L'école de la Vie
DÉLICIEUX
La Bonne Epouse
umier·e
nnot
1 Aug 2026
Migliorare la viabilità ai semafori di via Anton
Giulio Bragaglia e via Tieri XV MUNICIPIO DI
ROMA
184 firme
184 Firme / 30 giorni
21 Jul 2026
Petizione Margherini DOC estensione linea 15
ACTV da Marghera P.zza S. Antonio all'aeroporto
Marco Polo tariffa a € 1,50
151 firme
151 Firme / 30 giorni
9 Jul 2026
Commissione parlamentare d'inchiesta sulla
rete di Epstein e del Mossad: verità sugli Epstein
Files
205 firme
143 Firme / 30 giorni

============

- **EXERCISE BRIEF**: Return each line of the listing that contains the word "giorni".

- **RESPONSE TO THE TASK**:
184 Firme / 30 giorni
151 Firme / 30 giorni
143 Firme / 30 giorni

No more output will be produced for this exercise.